GIVEN DATA:
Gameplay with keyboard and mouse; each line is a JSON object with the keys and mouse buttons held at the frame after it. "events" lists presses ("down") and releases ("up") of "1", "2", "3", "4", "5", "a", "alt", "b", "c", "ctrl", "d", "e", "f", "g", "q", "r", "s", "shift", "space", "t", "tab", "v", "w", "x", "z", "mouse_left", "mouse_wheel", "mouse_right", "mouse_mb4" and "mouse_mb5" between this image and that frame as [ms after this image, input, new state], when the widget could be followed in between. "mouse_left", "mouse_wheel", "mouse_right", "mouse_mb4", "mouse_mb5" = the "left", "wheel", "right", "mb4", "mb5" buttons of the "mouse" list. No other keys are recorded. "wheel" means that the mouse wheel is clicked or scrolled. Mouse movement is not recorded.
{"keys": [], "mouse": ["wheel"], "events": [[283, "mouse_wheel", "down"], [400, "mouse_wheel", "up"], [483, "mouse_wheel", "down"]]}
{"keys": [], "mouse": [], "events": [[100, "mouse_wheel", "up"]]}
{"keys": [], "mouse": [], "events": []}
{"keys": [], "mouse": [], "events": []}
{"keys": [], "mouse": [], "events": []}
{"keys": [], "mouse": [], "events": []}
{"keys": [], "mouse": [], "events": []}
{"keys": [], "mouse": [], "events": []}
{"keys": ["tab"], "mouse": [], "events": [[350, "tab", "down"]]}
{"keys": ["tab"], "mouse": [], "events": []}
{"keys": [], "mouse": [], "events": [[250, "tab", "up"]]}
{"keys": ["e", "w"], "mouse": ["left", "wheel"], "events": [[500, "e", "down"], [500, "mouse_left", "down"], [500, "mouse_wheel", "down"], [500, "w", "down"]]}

WHAT IS EXPECTED: Reproduce each record above exactly, keeping every word as it stands.

SOLUTION TO THIS EXERCISE:
Gameplay with keyboard and mouse; each line is a JSON object with the keys and mouse buttons held at the frame after it. "events" lists presses ("down") and releases ("up") of "1", "2", "3", "4", "5", "a", "alt", "b", "c", "ctrl", "d", "e", "f", "g", "q", "r", "s", "shift", "space", "t", "tab", "v", "w", "x", "z", "mouse_left", "mouse_wheel", "mouse_right", "mouse_mb4" and "mouse_mb5" between this image and that frame as [ms after this image, input, new state], when the widget could be followed in between. "mouse_left", "mouse_wheel", "mouse_right", "mouse_mb4", "mouse_mb5" = the "left", "wheel", "right", "mb4", "mb5" buttons of the "mouse" list. No other keys are recorded. "wheel" means that the mouse wheel is clicked or scrolled. Mouse movement is not recorded.
{"keys": [], "mouse": ["wheel"], "events": [[283, "mouse_wheel", "down"], [400, "mouse_wheel", "up"], [483, "mouse_wheel", "down"]]}
{"keys": [], "mouse": [], "events": [[100, "mouse_wheel", "up"]]}
{"keys": [], "mouse": [], "events": []}
{"keys": [], "mouse": [], "events": []}
{"keys": [], "mouse": [], "events": []}
{"keys": [], "mouse": [], "events": []}
{"keys": [], "mouse": [], "events": []}
{"keys": [], "mouse": [], "events": []}
{"keys": ["tab"], "mouse": [], "events": [[350, "tab", "down"]]}
{"keys": ["tab"], "mouse": [], "events": []}
{"keys": [], "mouse": [], "events": [[250, "tab", "up"]]}
{"keys": ["e", "w"], "mouse": ["left", "wheel"], "events": [[500, "e", "down"], [500, "mouse_left", "down"], [500, "mouse_wheel", "down"], [500, "w", "down"]]}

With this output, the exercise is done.